= Blue Pill (software) =

Proof-of-concept virtual machine-based rootkit

Blue Pill is the codename for a rootkit based on x86 virtualization. Blue Pill originally required AMD-V (Pacifica) virtualization support, but was later ported to support Intel VT-x (Vanderpool) as well. It was designed by Joanna Rutkowska and originally demonstrated at the Black Hat Briefings on August 3, 2006, with a reference implementation for the Microsoft Windows Vista kernel.

The name is a reference to the red pill and blue pill concept from the 1999 film The Matrix.

==Overview==
The Blue Pill concept is to trap a running instance of the operating system by starting a thin hypervisor and virtualizing the rest of the machine under it.

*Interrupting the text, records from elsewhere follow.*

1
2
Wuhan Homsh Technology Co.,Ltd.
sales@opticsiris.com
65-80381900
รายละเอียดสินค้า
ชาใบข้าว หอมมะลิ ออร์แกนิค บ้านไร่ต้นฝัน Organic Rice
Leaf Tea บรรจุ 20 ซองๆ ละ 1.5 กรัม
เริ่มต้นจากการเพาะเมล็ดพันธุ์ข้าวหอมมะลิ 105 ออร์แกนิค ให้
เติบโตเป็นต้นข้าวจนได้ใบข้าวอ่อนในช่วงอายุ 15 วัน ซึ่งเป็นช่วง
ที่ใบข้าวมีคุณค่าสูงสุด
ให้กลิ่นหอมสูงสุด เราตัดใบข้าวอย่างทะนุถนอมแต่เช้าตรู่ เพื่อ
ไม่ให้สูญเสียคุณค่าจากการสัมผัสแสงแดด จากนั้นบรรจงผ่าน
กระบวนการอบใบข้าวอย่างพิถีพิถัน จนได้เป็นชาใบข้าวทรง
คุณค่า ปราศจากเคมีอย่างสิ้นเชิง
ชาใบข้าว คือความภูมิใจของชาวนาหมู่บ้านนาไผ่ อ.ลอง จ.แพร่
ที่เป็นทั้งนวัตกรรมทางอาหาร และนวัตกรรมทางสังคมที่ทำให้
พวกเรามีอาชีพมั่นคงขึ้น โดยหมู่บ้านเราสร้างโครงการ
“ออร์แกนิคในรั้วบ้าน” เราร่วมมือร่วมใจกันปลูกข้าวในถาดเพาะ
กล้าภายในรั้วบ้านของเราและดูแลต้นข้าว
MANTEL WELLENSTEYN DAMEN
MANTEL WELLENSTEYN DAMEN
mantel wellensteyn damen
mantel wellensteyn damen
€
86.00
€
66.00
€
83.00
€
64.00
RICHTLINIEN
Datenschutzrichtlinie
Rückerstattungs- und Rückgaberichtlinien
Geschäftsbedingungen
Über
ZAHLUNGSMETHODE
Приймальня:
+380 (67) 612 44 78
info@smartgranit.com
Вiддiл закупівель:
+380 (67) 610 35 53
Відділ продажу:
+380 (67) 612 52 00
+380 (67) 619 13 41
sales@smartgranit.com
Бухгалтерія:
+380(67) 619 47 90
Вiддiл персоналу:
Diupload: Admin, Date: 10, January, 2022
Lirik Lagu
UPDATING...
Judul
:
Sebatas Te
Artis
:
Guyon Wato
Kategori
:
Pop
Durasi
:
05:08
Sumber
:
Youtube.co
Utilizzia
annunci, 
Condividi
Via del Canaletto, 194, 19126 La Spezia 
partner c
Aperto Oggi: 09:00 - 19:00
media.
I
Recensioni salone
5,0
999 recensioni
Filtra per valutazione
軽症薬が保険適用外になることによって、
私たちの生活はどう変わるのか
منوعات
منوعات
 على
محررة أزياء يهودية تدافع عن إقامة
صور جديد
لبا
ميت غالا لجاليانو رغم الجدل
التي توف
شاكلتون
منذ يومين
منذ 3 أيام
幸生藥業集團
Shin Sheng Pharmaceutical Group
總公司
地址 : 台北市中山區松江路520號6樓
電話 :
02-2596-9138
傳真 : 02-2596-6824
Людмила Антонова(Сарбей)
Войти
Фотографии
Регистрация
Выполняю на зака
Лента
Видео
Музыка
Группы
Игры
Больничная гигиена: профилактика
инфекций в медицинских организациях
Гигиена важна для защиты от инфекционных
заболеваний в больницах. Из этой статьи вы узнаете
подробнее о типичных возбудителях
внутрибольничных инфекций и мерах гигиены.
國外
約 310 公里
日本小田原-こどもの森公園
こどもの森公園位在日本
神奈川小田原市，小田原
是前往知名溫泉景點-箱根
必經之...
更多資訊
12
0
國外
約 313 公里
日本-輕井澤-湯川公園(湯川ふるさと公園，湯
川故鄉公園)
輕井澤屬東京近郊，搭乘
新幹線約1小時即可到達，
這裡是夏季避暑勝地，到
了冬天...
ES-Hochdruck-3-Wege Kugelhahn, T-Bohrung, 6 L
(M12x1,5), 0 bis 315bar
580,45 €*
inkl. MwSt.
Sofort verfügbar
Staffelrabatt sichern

The previous operating system would still maintain its existing references to all devices and files, but nearly anything, including hardware interrupts, requests for data and even the system time could be intercepted (and a fake response sent) by the hypervisor. The original concept of Blue Pill was published by another researcher at IEEE Oakland in May 2006, under the name VMBR (virtual-machine based rootkit).

Rutkowska claims that, since any detection program could be fooled by the hypervisor, such a system could be "100% undetectable". Since AMD virtualization is seamless by design, a virtualized guest is not supposed to be able to query whether it is a guest or not. Therefore, the only way Blue Pill could be detected is if the virtualization implementation were not functioning as specified.

This assessment, repeated in numerous press articles, is disputed: AMD issued a statement dismissing the claim of full undetectability. Some other security researchers and journalists also dismissed the concept as implausible. Virtualization could be detected by a timing attack relying on external sources of time.

In 2007, a group of researchers challenged Rutkowska to put Blue Pill against their rootkit detector software at that year's Black Hat conference, but the deal was deemed a no-go following Rutkowska's request for $384,000 in funding as a prerequisite for entering the competition. Rutkowska and Alexander Tereshkin countered detractors' claims during a subsequent Black Hat speech, arguing that the proposed detection methods were inaccurate.

The source code for Blue Pill has since been made public, under the following license: Any unauthorized use (including publishing and distribution) of this software requires a valid license from the copyright holder. This software has been provided for the educational use only during the Black Hat training and conference.

==Red Pill==
Red Pill is a technique to detect the presence of a virtual machine also developed by Joanna Rutkowska.